Human error can sometimes cause a domino effect

Mar 2, 2017 22:21 GMT  ·  By

Countless web services, sites and apps went down the other day due to a problem with Amazon Web Service. What caused all this commotion? A typo. 

We wish we were kidding, but we're not. According to a detailed report Amazon released today, an employee entered what they believed to be a routine command to remote servers from an S3 subsystem. By mistake, they entered a number that was much larger than it was supposed to be. The servers targeted by the command supported two other S3 subsystems, both of which manage the storage and metadata for the entire region. It went downhill from there.

"An authorized S3 team member using an established playbook executed a command which was intended to remove a small number of servers for one of the S3 subsystems that is used by the S3 billing process.

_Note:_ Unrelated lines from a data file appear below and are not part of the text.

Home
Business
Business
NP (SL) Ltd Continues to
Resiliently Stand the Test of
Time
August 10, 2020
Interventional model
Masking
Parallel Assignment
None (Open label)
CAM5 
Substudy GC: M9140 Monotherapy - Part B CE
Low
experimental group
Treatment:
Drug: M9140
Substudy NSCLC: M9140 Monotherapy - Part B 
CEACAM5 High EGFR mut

Unfortunately, one of the inputs to the command was entered incorrectly and a larger set of servers was removed than intended. The servers that were inadvertently removed supported two other S3 subsystems.  One of these subsystems, the index subsystem, manages the metadata and location information of all S3 objects in the region," the report explains.

Have you tried turning it off and on again?

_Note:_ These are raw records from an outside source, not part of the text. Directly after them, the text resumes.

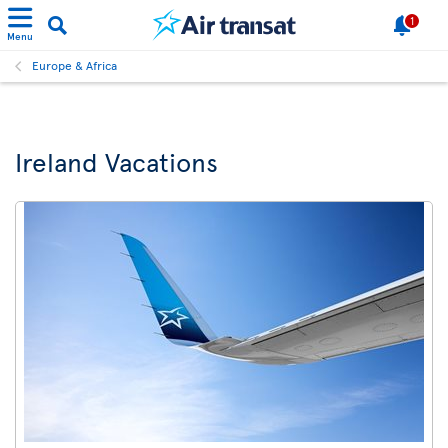
1
Menu
Europe & Africa
Ireland Vacations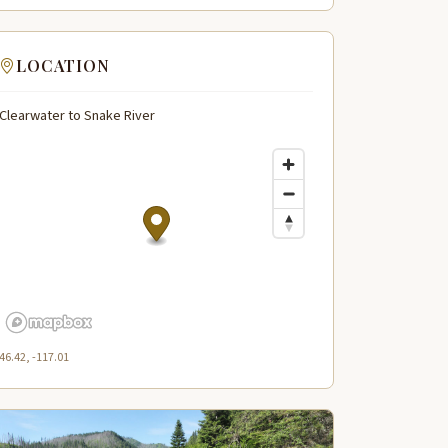
LOCATION
Clearwater to Snake River
46.42, -117.01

Fixing this error should have been as simple as rebooting the subsystems, but AWS admits that this step hasn't been taken in years, despite the considerable size the S3 has reached.

The company wants to be prepared for this type of situations in the future, and prevent them if possible. Therefore, it has announced it will implement safeguards that have actually been in the works for some time now. They have now become a priority for AWS, which is understandable.

"Finally, we want to apologize for the impact this event caused for our customers. While we are proud of our long track record of availability with Amazon S3, we know how critical this service is to our customers, their applications and end users, and their businesses. We will do everything we can to learn from this event and use it to improve our availability even further," the company concludes.